Raducanus Coup kam aus dem Nichts, sie hat ja bislang noch nicht einmal ein Match auf der WTA-Tour gewonnen. Das Leben der Tochter einer chinesischen Mutter und eines rumänischen Vaters verändert sich mit einem Schlag. Sie ist 2,5 Millionen US-Dollar (ca. 2,1 Mio. Euro) reicher und macht einen Sprung von Rang 150 in der Weltrangliste auf Platz 23. Als No-Name in der Szene wird sie nun nicht mehr wahrgenommen. Doch Raducanu hatte zunächst keine Zeit für den Blick nach vorne, zu sehr war sie in dem Moment des Triumphs gefangen: »Im Moment ist mir alles egal, ich genieße einfach das Leben.«

Zverev fehlt nur ein Tick

Ganz anders war einige Stunden zuvor die Gefühlswelt von Alexander Zverev gewesen. Der niedergeschlagene Olympiasieger suchte nach einem Vergleich. »Es ist, als wenn die Freundin, die du seit Jahren liebst, mit dir Schluss macht«, sagte er dann und musste selbst schmunzeln.

Es war der einzige Moment nach dem Halbfinal-Aus bei den US Open gegen Novak Djokovic, in dem Zverevs Mundwinkel kurz nach oben zeigten. Ansonsten waren da in der Nacht zum Samstag nur Enttäuschung und Frust. Wieder einmal ist der 24 Jahre alte Hamburger bei dem Versuch gescheitert, seinen ersten Grand-Slam-Titel zu gewinnen.

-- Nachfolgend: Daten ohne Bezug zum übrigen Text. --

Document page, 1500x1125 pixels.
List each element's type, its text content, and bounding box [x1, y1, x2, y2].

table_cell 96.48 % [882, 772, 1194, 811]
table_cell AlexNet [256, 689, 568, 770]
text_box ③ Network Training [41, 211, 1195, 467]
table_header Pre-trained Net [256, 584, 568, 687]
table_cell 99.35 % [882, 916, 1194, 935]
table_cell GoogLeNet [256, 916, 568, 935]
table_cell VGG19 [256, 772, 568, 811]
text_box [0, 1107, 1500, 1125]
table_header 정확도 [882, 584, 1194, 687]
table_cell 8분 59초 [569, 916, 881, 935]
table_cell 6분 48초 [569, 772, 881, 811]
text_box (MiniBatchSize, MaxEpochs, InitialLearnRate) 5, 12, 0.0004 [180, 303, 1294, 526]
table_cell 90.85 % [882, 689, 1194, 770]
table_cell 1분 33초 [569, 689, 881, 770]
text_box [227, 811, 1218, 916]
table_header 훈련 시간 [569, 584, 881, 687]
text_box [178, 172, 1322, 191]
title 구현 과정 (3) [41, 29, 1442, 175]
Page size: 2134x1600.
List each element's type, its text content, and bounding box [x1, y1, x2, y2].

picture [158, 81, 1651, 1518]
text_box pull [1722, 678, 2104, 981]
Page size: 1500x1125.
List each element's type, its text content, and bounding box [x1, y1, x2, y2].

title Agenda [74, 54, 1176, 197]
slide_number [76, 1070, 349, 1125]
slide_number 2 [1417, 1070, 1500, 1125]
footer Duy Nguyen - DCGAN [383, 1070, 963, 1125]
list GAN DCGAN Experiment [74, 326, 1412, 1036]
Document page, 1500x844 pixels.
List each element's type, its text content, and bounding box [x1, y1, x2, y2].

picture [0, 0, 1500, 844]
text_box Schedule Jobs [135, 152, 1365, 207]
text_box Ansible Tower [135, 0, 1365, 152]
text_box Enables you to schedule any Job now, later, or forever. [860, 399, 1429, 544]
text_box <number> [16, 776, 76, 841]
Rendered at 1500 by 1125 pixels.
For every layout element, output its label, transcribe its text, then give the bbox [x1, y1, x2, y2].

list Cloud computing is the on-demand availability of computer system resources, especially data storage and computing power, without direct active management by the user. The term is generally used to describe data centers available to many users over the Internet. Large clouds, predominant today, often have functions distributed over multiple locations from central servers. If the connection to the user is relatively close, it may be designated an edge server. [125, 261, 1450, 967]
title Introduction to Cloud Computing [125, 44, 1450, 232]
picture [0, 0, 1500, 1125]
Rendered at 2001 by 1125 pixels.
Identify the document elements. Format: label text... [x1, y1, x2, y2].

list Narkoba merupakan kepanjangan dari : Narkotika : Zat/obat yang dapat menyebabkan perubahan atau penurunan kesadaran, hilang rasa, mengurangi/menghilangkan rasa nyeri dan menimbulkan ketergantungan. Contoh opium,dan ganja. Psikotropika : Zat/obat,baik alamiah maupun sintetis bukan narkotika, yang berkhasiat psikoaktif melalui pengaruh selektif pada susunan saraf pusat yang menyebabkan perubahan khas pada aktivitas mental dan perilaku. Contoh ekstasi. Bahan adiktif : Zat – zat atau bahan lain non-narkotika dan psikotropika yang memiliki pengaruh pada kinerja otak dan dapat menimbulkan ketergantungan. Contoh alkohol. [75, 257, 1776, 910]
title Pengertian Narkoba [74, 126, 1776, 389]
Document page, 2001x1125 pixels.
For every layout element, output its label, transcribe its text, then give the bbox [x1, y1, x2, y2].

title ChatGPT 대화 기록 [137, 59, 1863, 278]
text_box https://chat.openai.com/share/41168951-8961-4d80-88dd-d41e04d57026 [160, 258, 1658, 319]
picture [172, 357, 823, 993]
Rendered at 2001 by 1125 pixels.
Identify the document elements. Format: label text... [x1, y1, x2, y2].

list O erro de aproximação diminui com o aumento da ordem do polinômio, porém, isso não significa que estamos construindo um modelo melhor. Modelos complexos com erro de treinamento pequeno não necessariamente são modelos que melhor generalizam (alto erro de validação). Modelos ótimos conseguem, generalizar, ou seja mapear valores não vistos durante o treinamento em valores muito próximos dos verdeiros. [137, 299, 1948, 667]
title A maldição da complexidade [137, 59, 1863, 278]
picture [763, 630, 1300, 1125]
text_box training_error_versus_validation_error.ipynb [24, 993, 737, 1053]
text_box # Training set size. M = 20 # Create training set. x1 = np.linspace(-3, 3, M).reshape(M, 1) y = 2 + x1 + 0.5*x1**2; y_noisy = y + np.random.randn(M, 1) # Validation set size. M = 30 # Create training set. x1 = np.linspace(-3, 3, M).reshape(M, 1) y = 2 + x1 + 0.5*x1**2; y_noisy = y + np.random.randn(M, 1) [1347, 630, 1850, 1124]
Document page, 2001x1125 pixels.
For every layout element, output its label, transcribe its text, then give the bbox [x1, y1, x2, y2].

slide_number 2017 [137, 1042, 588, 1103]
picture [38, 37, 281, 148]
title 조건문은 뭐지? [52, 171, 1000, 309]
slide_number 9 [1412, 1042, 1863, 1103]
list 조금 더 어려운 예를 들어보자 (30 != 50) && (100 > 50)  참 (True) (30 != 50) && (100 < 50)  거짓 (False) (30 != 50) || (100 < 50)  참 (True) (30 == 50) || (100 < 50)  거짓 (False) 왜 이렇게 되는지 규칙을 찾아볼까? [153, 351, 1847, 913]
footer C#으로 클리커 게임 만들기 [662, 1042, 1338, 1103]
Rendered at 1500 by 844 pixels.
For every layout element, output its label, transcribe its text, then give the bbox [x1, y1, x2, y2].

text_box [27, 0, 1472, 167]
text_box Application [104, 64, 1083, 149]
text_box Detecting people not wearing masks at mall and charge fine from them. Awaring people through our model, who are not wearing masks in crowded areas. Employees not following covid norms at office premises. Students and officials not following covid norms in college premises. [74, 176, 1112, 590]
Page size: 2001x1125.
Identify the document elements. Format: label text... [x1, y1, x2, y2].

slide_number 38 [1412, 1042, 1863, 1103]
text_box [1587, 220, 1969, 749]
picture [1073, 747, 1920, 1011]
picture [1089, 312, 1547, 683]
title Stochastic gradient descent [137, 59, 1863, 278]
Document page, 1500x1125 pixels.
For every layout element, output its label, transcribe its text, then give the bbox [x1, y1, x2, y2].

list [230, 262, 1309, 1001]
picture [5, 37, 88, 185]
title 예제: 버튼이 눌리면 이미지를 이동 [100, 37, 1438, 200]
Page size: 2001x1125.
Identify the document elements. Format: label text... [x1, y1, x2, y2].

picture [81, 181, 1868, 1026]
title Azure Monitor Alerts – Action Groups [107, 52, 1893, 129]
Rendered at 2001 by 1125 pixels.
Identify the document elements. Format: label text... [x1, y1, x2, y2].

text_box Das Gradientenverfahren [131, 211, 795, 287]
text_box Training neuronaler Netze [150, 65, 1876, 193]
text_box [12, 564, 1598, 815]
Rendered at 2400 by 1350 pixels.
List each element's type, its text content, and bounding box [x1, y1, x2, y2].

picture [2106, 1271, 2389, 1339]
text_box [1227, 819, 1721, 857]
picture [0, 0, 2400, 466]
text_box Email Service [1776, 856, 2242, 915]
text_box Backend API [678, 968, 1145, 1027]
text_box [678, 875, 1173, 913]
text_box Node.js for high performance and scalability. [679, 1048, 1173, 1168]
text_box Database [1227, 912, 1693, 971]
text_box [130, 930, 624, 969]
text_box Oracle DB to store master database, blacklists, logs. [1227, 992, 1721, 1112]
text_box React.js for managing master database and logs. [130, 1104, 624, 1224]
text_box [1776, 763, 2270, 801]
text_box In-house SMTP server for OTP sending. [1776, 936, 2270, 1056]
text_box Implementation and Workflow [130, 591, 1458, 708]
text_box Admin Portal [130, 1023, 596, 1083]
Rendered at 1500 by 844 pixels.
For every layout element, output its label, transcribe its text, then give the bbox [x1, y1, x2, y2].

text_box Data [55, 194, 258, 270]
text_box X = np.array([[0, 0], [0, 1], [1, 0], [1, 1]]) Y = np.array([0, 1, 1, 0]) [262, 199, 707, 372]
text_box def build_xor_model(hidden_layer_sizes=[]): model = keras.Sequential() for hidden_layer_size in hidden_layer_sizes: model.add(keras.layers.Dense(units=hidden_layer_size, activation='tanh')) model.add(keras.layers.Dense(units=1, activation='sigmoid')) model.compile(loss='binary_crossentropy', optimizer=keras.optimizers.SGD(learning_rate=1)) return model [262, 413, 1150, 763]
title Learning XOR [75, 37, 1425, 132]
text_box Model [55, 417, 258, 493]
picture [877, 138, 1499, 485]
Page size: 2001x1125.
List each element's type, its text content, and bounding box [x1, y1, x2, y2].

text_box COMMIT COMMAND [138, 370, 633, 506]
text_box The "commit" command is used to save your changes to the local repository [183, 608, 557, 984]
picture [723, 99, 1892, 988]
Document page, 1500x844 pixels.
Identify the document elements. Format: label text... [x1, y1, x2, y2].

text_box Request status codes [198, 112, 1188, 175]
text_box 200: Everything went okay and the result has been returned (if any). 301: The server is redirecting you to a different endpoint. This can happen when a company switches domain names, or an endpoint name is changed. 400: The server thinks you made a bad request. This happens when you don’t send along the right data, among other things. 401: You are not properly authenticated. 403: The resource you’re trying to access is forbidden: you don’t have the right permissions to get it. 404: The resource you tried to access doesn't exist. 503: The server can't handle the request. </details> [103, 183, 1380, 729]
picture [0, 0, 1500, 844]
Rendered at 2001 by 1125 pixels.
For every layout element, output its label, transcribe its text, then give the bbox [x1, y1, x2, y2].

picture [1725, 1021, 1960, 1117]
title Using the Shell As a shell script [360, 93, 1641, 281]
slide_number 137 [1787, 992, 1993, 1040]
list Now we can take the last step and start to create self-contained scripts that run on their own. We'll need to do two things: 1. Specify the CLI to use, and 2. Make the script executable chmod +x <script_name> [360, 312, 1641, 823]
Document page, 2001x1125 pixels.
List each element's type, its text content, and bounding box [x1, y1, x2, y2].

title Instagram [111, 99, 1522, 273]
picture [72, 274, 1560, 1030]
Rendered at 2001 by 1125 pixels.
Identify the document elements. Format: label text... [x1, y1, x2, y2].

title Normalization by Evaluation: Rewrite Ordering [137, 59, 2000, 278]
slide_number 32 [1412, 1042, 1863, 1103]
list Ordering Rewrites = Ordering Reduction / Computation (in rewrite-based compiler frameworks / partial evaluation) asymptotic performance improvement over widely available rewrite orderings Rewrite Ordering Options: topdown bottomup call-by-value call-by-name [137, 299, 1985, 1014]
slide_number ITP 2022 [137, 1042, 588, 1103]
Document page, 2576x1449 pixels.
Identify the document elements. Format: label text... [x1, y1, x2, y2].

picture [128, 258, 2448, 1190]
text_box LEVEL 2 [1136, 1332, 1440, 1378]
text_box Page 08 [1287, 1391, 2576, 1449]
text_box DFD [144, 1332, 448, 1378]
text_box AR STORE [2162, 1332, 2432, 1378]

Zverev war dreieinhalb Stunden in einem packenden Duell gerannt, hatte den Ball mit unbändiger Power in die Hälfte seines Gegners geprügelt, nie aufgegeben und mit großer Moral einen fünften Satz erzwungen. Am Ende des Turniers in New York stand er dennoch mit leeren Händen da. »Ich denke, mental ist er der beste Spieler, der je das Spiel gespielt hat«, musste Zverev nach der 6:4, 2:6, 4:6, 6:4, 2:6-Niederlage einräumen, die das Finale zwischen Djokovic und dem Russen Daniil Medwedew am späten Sonntagabend besiegelt hatte.

Zverev war gepusht von einer 16 Matches andauernden Siegesserie und dem Wissen aus Tokio, Djokovic schlagen zu können, in das Duell des Weltranglistenvierten gegen die Nummer eins der ATP gegangen. Und die Partie hielt alles, was sich die 21 139 Zuschauer im Stadion und Millionen vor den TV-Geräten versprochen hatten. Doch der Vorjahresfinalist erhielt am Ende erneut nur Komplimente. Und er wird auch eine Statistik vorgelegt bekommen, die er schon lange nicht mehr sehen will: Elfmal ist Zverev bei Grand Slams gegen Gegner aus den Top Ten angetreten, elfmal hat er verloren. Immer fehlt ein Tick. Es reichte wieder nicht für eine Verschiebung der Machtverhältnisse in Zverevs Richtung, der phasenweise groß aufspielte, aber seine Unterlegenheit letztlich akzeptieren musste.